About the Interviewee
Manuel Peitsch is the VP of Biological Systems Research of Philip Morris International, Research & Development.
Before joining PMI, Manuel Peitsch worked in the pharmaceutical industry for over fifteen years, following seven years in academia. His work has mainly been in the areas of computational life sciences (incl. bioinformatics) and experimental biology (incl. genomics and proteomics) in drug discovery.
He holds several patents related to proteomics, genomics and computer science and has published over 120 articles, booked titles and technical notes (cited over 10000 times). Manuel has done pioneering work in the area of molecular modeling, cell biology and computational text analytics.

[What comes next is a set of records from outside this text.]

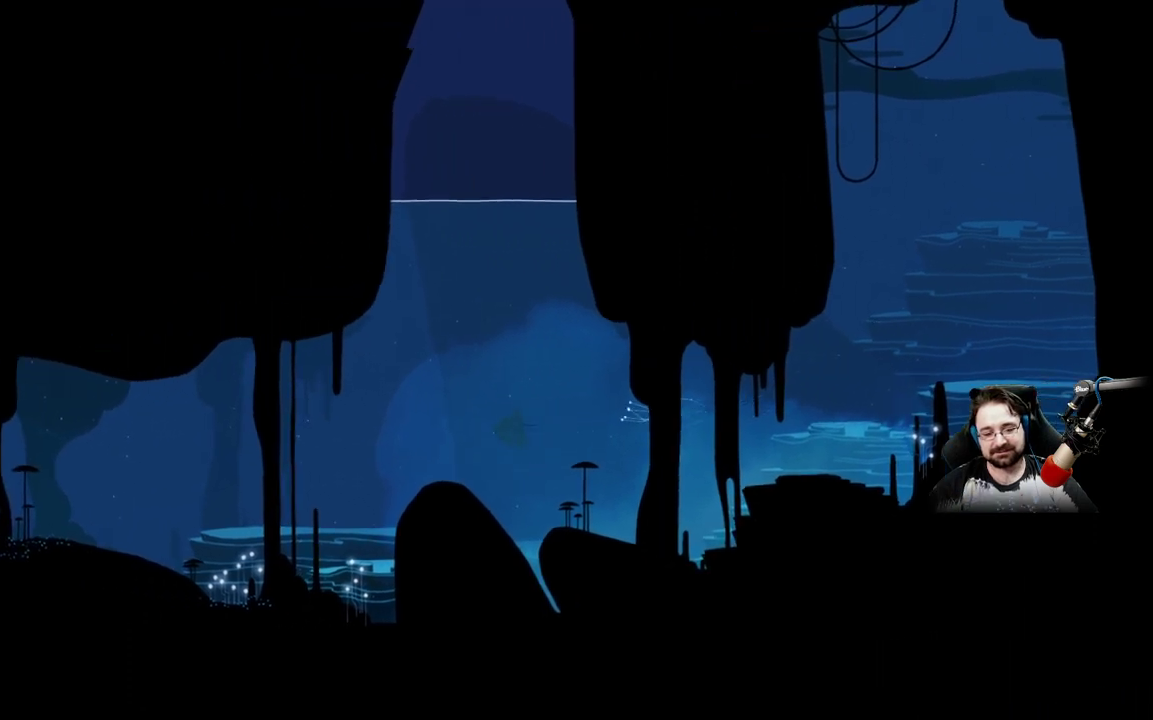
{"buttons": [], "left_stick": "left", "right_stick": "center", "events": [[300, "A", "down"], [467, "A", "up"]]}
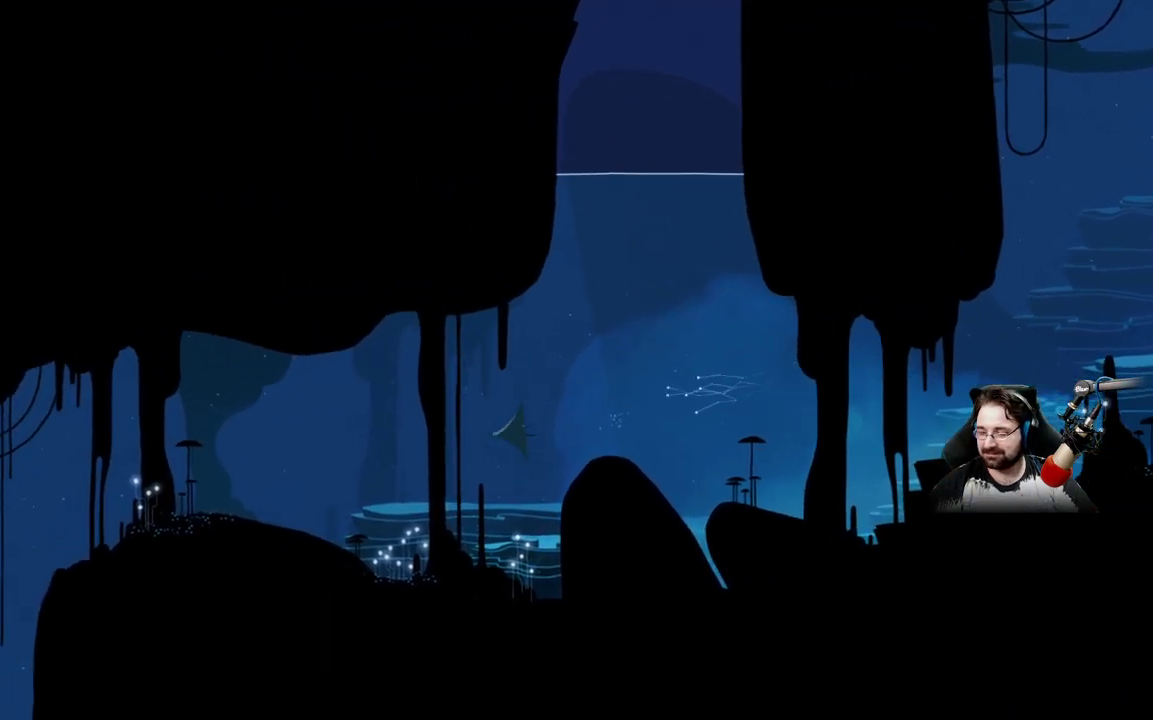
{"buttons": [], "left_stick": "left", "right_stick": "center", "events": [[133, "A", "down"], [233, "A", "up"], [400, "A", "down"], [500, "A", "up"]]}
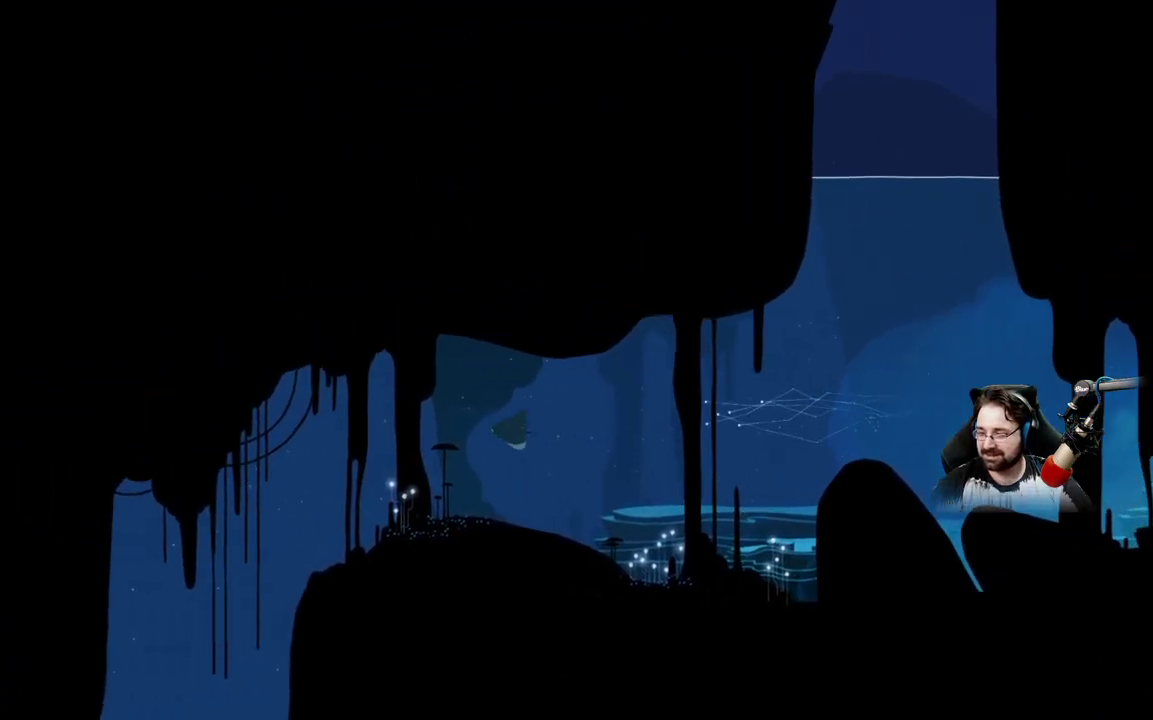
{"buttons": [], "left_stick": "center", "right_stick": "center", "events": [[167, "A", "down"], [233, "A", "up"], [333, "left_stick", "center"], [400, "A", "down"], [500, "A", "up"]]}
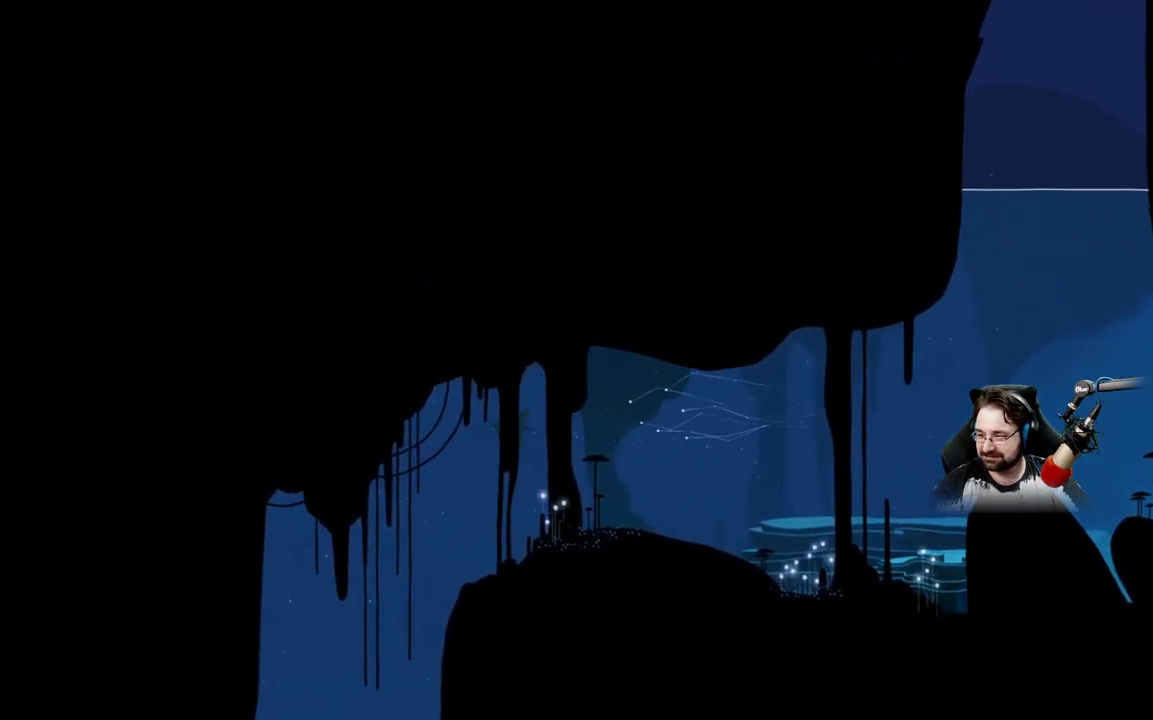
{"buttons": [], "left_stick": "left", "right_stick": "center", "events": [[67, "left_stick", "left"], [100, "A", "down"], [233, "A", "up"], [367, "A", "down"], [467, "A", "up"]]}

Manuel was a founder of several initiatives, including two start-up companies and the Swiss Institute of Bioinformatics. He has served as a member of the Swiss National Research Council, is the Chairman of the Executive Board of the Swiss Institute of Bioinformatics and an active scientific advisor to several academic and commercial entities. Manuel is a Computer World Honors Laureate and a recipient of several awards including the New England Business and Technology Award and the United Devices Grid Visionary Award. Manuel holds a BASc in Life Sciences, a MASc in Physical Chemistry and a PhD in Biochemistry; he is also a Professor for Bioinformatics at the University of Basel.